Articles
August 24, 2021

You Pay to Foul Play: Vermont Joins Over Half of U.S. States in Enacting Legislation that Limits Liability for Agritourism

Jessica Griswold

On May 17, 2021, Vermont enacted Act 31 (H.89), an Act Relating to Limiting Liability for Agritourism. Governor Scott signed the bill into law just in time for visitors to make their way to the Green Mountain State for a post-pandemic getaway. In light of the State’s economic recovery goals, Act 31 incentivized agritourism businesses—formerly called “Accessory On-Farm Businesses”—to open their doors to the public and make the most of the summer tourist season. See 24 V.S.A. § 4412(11) (defining “Accessory On-Farm Business” and providing the only Vermont legislation related to agritourism prior to Act 31).

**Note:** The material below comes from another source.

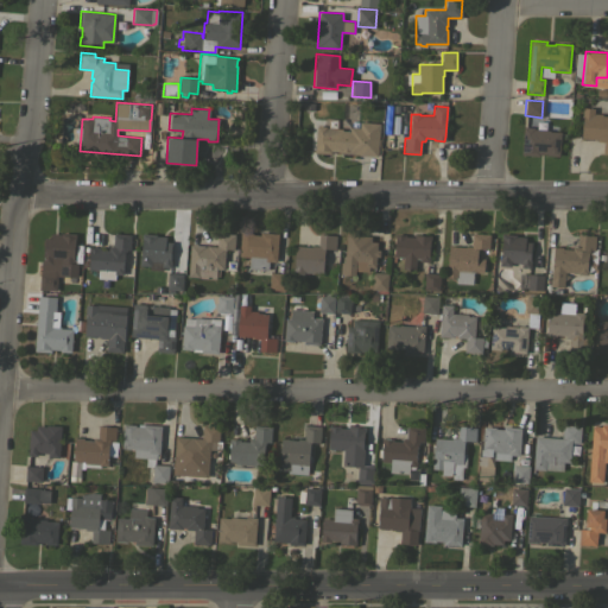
[(602,114),(602,115),(607,115),(607,153),(602,153),(603,141),(596,141),(597,139),(581,138),(583,115),(582,115),(582,108),(594,108),(594,113),(602,114)]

Beginning on July 1, 2021, Act 31 effectively narrowed the scope of liability that an agritourism host could face when a visitor is injured while participating in an agritourism activity on the host’s property. The Act defines an “agritourism activity” as “an interactive or passive activity that is carried out for recreational, entertainment, or educational purposes on a farm and includes farming, food production, historical, cultural, pick-your own, and nature-based activities.” 12 V.S.A. § 5971(1)(A). This definition may include anything from cheese tasting at a dairy farm to hayrides at a local orchard. While agritourism hosts have a legal duty to post warnings, visitors assume the inherent risks of participating in the activities offered at farms and agritourism facilities. Such risks include injuries resulting from wild or domestic animals, climbing and falling from farming equipment or structures, and exposure to hazardous land, water, or vegetation conditions, among others. That said, Act 31does not protect agritourism hosts from liability for their own negligent or intentional conduct that causes injury or death to a participant.

Further, Act 31 notably excludes “lodging at a farm or shopping at a roadside farm stand or operation exclusively devoted to the sale of merchandise or food at retail” from its liability limitations. 12 V.S.A. § 5971(1)(B). As such, the Act’s limited liability protections do not apply to restaurants, breweries, farmers markets, and other food and beverage establishments that don’t operate on farms or offer opportunities to engage in agritourism activities as defined under 12 V.S.A. § 5971(1)(A).

As Act 31 gets tested in the courts, it will be interesting to see if it has the same “teeth”—or lack thereof—as Vermont’s “Sports Injury” Statute (12 V.S.A. § 1037) and “Right to Farm” Statute (12 V.S.A. 5751). The sports injury statute purports to protect hosts of sports activities, such as ski areas, from personal injury lawsuits, by declaring that the participant “accepts the inherent danger in the sport.” Similarly, the right to farm statute purports to protect farmers from nuisance suits by neighbors by declaring that farming activities do not constitute a nuisance. Unfortunately, ski areas and farmers have found that those supposedly-protective statutes do not mean that such lawsuits will be dismissed. Plaintiffs simply allege in their lawsuits that the activity that supposedly injured or harmed them is beyond the scope of the protection afforded by the statute, i.e., is not “inherent” in the sport. Courts refuse to dismiss the lawsuits and instead allow them to proceed all the way through the litigation system to a jury trial, at which time it is up to the jury to decide whether the protection of the statute absolves the defendant from liability. The problem is that defending a lawsuit all the way through a jury trial—even if the defendant ultimately wins—can take years and cost a defendant tens of thousands of dollars in legal fees. This prompts defendants to ask: what good is the protective statute if it doesn’t save me from years of expensive litigation?